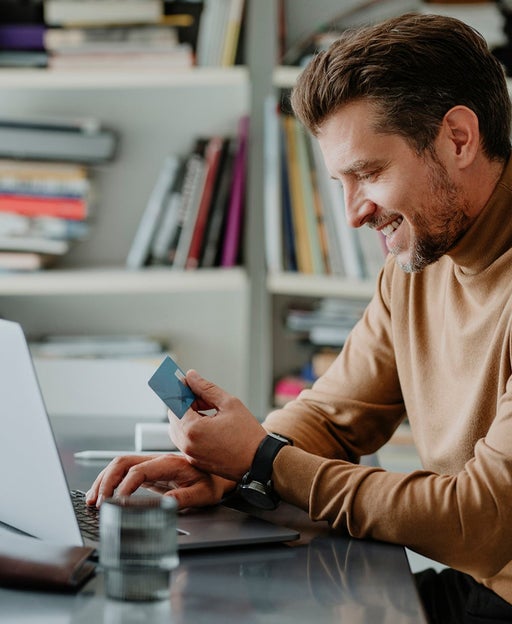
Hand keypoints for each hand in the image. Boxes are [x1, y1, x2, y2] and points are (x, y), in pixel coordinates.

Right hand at [85, 453, 234, 508]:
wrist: (219, 474)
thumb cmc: (212, 482)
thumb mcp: (202, 493)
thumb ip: (183, 498)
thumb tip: (164, 505)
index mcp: (169, 464)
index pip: (139, 471)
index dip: (125, 486)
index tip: (117, 504)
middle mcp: (157, 461)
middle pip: (123, 462)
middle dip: (106, 481)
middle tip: (98, 502)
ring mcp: (152, 464)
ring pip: (120, 464)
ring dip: (103, 479)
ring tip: (92, 499)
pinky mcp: (149, 472)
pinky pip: (124, 471)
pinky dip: (110, 481)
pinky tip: (102, 494)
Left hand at [168, 369, 266, 481]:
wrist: (260, 462)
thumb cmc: (248, 434)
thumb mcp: (229, 404)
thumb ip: (206, 388)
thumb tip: (191, 376)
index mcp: (192, 429)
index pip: (175, 403)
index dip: (182, 391)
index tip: (189, 383)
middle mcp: (186, 444)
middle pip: (175, 416)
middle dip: (187, 404)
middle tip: (206, 399)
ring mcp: (190, 455)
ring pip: (179, 429)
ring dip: (189, 417)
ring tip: (211, 412)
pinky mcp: (196, 461)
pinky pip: (186, 441)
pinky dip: (194, 430)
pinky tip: (212, 426)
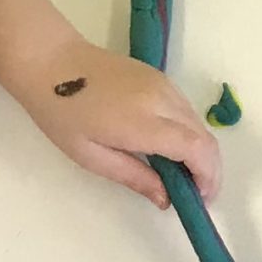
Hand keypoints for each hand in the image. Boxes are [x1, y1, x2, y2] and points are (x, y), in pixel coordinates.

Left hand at [11, 38, 223, 205]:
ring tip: (183, 174)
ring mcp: (164, 85)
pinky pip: (187, 111)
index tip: (202, 200)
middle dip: (210, 170)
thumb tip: (166, 199)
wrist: (51, 61)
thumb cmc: (62, 113)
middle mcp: (162, 100)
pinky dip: (190, 134)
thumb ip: (134, 177)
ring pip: (199, 124)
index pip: (197, 150)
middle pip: (206, 139)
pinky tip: (172, 148)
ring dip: (201, 152)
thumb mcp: (91, 156)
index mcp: (143, 123)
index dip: (208, 177)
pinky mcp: (161, 78)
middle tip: (195, 194)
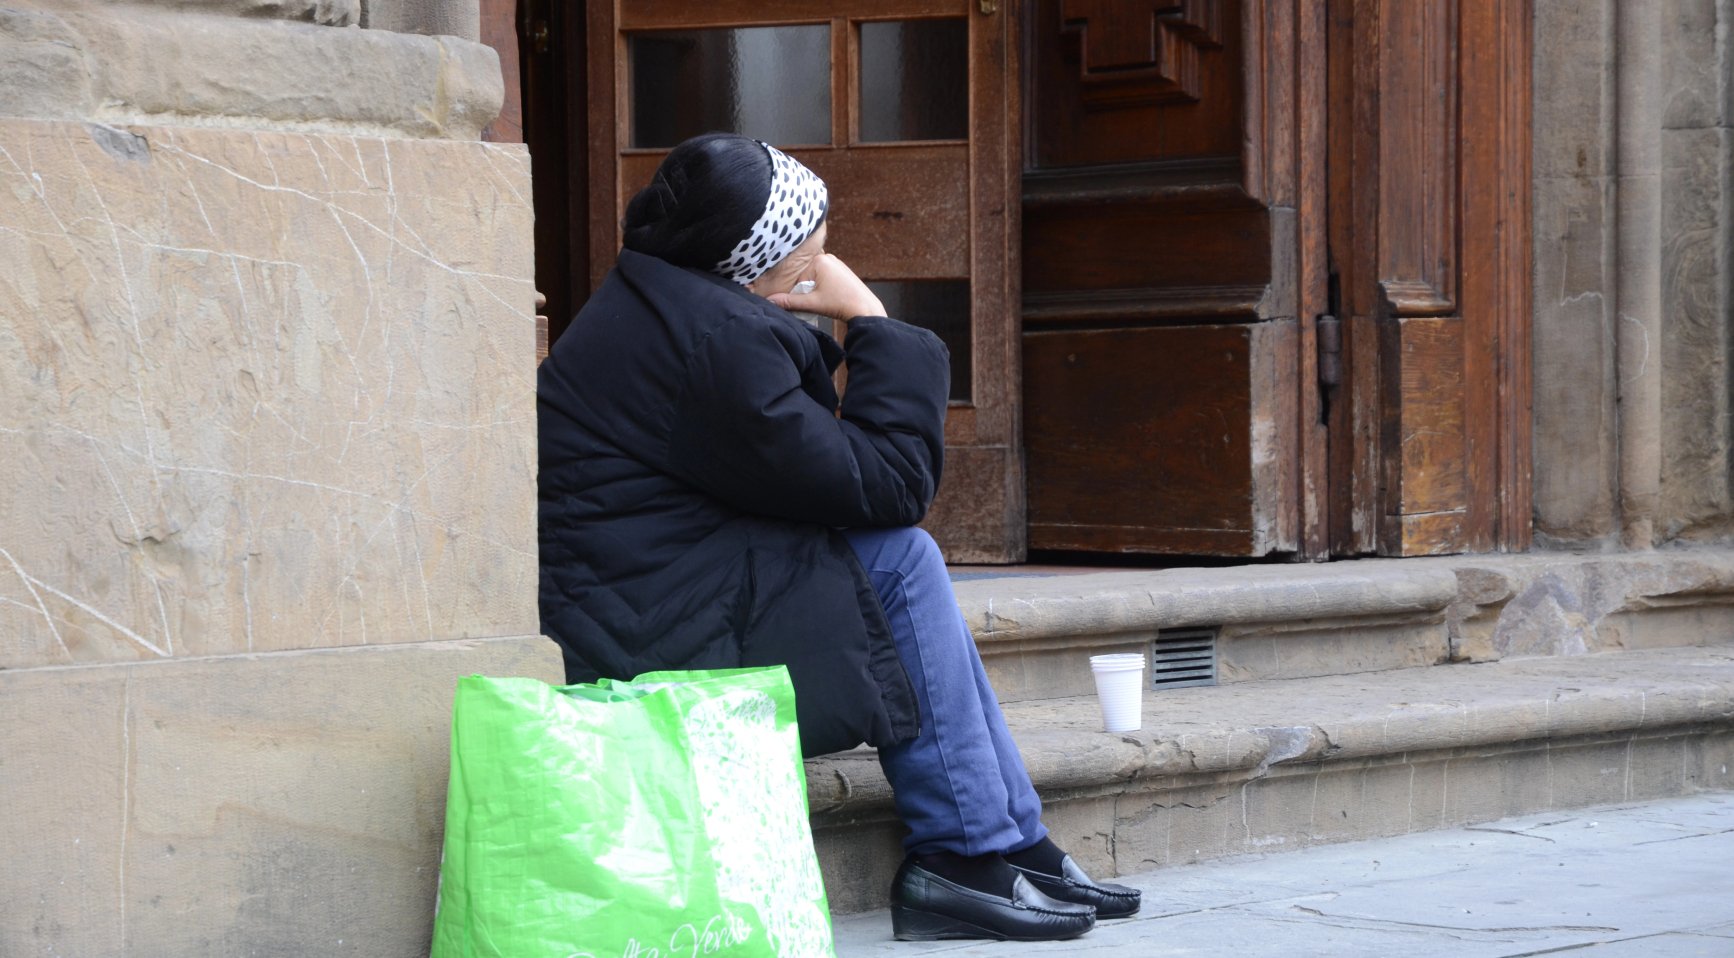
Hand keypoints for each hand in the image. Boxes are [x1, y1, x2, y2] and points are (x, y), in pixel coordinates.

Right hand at [766, 253, 885, 321]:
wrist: (865, 309)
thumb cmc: (841, 303)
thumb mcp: (812, 303)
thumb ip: (790, 301)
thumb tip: (770, 301)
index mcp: (819, 261)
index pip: (798, 278)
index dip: (800, 293)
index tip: (811, 302)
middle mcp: (827, 257)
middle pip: (806, 277)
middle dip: (808, 291)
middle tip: (821, 301)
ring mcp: (836, 263)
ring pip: (815, 279)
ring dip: (816, 290)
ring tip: (828, 299)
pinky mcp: (841, 270)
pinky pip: (824, 278)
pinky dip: (823, 288)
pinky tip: (832, 296)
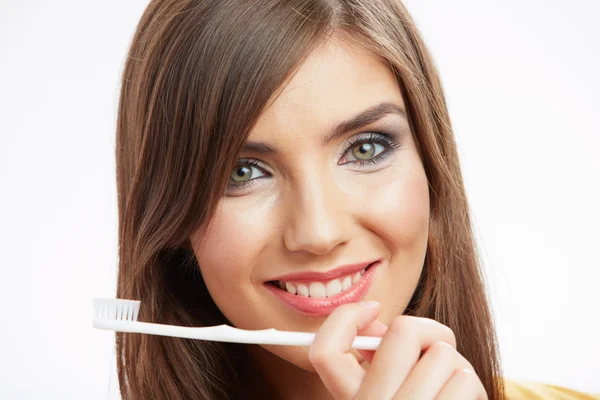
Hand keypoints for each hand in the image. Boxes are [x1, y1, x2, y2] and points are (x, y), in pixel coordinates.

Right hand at [308, 301, 487, 399]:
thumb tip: (374, 319)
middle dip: (429, 331)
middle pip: (404, 331)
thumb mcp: (383, 389)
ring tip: (450, 385)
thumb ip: (374, 357)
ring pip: (444, 353)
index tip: (371, 309)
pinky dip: (470, 385)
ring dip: (455, 364)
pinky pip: (465, 380)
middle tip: (434, 345)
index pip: (324, 351)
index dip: (346, 316)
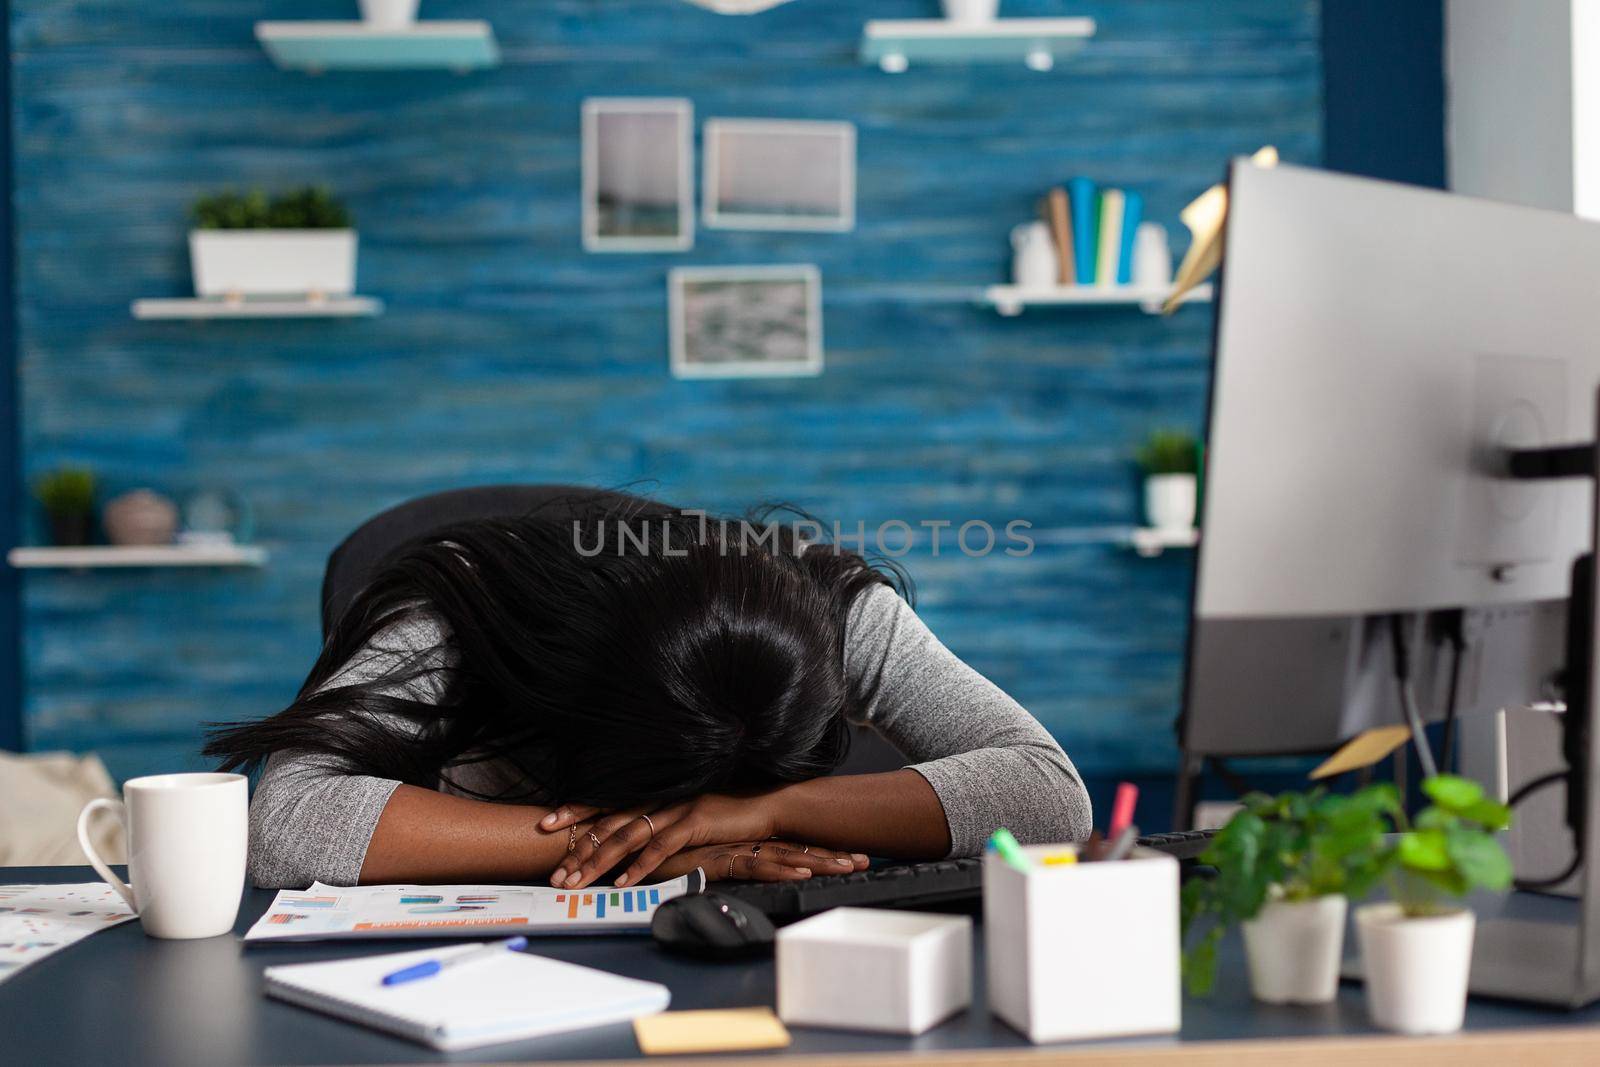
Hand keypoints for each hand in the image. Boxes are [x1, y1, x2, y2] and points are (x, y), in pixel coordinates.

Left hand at [550, 792, 861, 888]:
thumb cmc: (727, 813)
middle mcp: (660, 797)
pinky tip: (623, 882)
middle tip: (553, 872)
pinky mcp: (694, 821)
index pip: (607, 800)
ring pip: (627, 835)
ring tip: (575, 882)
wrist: (767, 804)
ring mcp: (676, 807)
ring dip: (598, 861)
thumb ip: (660, 822)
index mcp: (655, 793)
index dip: (576, 810)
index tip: (546, 823)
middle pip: (609, 821)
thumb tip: (631, 840)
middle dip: (577, 847)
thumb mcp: (687, 815)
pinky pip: (661, 846)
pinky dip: (640, 865)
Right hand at [650, 841, 870, 883]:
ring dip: (818, 861)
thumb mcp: (704, 866)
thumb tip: (749, 874)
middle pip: (797, 849)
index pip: (791, 847)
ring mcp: (732, 848)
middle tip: (865, 860)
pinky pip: (754, 864)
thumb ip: (727, 866)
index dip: (822, 852)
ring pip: (784, 855)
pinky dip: (779, 867)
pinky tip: (801, 870)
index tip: (852, 857)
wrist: (632, 853)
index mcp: (745, 843)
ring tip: (848, 867)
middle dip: (832, 856)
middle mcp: (743, 842)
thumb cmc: (667, 861)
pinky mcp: (716, 858)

#####

• Exercise: Above are the records; copy exactly the lines from the line with "index dip: (576, 810)" through the line with "thumb mcp: (704, 866)", both included.

• Exercise result:
index dip: (576, 810)
index tip: (546, 823)
middle pip: (609, 821)
thumb tip: (631, 840)
middle dip: (577, 847)
thumb mcp: (687, 815)
pinky pip: (661, 846)
pinky dip: (640, 865)
Right hand at [650, 841, 870, 883]:
ring dip: (818, 861)
thumb mcp: (704, 866)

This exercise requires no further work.